[Excerpted records]
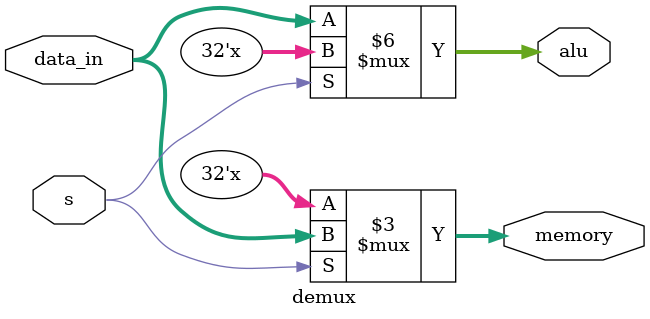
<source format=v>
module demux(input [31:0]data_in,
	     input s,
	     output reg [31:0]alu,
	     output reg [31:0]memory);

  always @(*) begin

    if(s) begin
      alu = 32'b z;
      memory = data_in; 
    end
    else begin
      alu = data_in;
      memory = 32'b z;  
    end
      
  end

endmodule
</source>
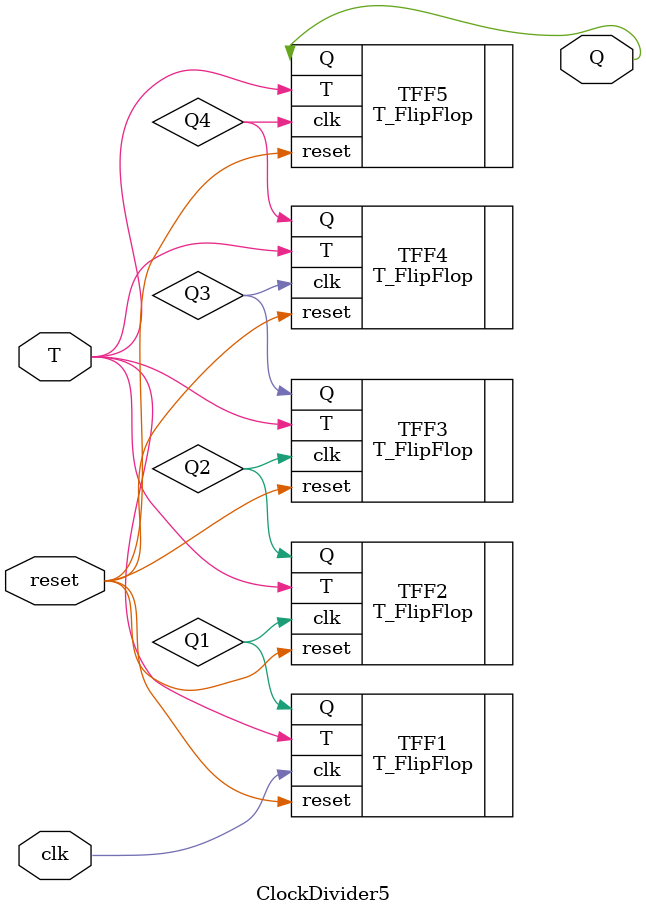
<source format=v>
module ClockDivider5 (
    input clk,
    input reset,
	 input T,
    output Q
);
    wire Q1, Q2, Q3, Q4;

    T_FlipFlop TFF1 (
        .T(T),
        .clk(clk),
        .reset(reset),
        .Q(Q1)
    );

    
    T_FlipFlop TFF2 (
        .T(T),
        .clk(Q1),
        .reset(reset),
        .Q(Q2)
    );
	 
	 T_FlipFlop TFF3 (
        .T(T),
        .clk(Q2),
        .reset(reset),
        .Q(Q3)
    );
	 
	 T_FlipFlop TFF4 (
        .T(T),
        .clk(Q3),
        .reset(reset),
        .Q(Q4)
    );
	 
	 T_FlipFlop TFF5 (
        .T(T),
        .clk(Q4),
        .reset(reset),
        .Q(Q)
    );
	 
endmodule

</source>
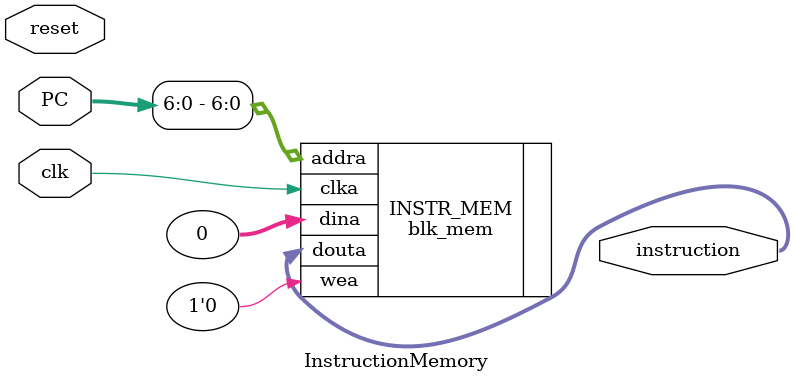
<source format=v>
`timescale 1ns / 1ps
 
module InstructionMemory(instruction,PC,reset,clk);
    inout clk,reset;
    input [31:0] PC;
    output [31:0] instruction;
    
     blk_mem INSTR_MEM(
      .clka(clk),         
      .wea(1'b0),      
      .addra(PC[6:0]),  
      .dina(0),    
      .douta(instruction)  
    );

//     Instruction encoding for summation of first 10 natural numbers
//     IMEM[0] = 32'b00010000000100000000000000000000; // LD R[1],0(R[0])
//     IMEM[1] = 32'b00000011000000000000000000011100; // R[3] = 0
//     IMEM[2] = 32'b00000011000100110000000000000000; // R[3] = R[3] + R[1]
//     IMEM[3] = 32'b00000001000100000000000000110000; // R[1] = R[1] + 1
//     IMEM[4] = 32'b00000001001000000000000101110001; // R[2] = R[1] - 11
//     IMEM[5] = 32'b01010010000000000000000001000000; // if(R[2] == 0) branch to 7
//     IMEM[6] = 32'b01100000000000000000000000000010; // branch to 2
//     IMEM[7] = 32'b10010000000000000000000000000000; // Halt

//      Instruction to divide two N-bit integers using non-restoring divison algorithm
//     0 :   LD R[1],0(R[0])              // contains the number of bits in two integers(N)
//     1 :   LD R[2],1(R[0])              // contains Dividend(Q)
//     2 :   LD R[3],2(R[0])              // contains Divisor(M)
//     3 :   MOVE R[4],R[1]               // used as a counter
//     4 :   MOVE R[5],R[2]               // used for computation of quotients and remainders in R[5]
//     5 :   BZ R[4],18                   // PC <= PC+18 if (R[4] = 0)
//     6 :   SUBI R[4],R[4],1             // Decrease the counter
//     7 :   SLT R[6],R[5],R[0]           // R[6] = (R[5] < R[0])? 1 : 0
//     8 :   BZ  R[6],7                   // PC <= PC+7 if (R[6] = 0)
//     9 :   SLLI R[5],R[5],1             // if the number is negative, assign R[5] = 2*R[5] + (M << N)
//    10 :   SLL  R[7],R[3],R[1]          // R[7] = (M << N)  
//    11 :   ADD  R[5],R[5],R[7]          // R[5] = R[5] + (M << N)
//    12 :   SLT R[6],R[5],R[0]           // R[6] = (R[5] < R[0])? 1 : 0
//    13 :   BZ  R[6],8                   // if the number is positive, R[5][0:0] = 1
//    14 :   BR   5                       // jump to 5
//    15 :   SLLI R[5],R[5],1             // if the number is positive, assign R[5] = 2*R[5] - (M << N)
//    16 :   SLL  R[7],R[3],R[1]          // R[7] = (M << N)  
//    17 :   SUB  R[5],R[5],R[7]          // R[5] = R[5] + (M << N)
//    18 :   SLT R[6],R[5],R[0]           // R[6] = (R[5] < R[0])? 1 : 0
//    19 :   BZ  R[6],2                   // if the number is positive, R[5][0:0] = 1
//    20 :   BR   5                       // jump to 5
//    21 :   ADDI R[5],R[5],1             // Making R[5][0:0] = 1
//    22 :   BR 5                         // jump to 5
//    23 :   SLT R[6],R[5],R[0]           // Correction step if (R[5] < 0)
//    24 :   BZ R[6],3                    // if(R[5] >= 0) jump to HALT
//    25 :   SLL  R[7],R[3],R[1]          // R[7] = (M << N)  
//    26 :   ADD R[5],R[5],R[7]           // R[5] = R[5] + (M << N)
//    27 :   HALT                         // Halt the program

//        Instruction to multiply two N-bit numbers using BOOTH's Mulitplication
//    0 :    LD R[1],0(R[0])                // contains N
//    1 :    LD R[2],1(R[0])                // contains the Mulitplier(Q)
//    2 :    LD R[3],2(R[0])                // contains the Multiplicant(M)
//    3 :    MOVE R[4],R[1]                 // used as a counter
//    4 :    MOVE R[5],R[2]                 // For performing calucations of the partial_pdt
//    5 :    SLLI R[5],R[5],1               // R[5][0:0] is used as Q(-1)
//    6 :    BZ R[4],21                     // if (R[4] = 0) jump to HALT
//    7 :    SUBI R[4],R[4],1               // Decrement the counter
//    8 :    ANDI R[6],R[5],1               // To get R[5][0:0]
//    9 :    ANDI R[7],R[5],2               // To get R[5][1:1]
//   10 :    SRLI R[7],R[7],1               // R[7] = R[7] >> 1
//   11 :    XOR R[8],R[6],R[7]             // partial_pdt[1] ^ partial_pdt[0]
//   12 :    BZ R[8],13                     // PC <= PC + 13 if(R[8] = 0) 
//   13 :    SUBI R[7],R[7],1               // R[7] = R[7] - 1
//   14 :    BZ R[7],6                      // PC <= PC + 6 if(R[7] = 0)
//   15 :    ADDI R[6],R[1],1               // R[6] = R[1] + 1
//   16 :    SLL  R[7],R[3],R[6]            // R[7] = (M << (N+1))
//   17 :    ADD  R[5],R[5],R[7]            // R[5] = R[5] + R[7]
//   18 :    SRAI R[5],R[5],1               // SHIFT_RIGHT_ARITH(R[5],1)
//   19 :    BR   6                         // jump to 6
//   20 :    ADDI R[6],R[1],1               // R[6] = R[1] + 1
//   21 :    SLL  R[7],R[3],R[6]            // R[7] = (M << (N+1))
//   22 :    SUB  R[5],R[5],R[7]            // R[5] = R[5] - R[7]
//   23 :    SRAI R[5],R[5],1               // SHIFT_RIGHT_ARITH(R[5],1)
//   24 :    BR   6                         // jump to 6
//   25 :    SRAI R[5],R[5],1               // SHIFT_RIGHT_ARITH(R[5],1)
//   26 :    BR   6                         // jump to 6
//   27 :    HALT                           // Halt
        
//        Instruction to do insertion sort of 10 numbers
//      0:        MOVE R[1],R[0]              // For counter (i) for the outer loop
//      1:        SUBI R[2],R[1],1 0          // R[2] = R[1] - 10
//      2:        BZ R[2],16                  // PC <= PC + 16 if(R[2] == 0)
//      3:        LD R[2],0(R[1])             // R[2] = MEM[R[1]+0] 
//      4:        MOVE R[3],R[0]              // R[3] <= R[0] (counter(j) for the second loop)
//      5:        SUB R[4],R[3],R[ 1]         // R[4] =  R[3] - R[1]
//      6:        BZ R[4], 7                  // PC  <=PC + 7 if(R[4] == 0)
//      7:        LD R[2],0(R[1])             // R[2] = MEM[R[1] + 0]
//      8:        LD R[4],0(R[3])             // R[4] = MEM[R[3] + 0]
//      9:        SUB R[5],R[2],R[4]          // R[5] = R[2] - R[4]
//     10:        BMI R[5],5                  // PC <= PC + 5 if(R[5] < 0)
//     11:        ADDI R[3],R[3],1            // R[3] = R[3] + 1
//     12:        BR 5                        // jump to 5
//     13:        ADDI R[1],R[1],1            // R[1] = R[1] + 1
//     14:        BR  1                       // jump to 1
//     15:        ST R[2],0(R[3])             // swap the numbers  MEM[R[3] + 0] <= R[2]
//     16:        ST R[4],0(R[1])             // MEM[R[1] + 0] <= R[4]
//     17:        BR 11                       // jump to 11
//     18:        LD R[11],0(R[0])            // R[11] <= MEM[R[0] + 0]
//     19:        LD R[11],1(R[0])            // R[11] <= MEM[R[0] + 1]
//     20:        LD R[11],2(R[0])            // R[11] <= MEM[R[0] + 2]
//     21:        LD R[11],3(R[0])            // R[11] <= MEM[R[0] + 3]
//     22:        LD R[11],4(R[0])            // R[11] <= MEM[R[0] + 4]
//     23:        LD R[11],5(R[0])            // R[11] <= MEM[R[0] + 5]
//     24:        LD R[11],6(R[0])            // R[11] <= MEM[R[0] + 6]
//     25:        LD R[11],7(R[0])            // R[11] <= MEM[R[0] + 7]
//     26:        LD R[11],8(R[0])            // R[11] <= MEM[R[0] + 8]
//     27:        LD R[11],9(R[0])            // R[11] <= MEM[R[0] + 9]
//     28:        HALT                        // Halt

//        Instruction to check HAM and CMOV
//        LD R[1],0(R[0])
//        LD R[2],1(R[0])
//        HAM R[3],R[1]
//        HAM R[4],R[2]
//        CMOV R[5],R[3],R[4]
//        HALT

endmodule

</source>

[Your instructions] Go through the records line by line, and copy each line that holds the string "using".

[Exercise response]
//      Instruction to divide two N-bit integers using non-restoring divison algorithm
//        Instruction to multiply two N-bit numbers using BOOTH's Mulitplication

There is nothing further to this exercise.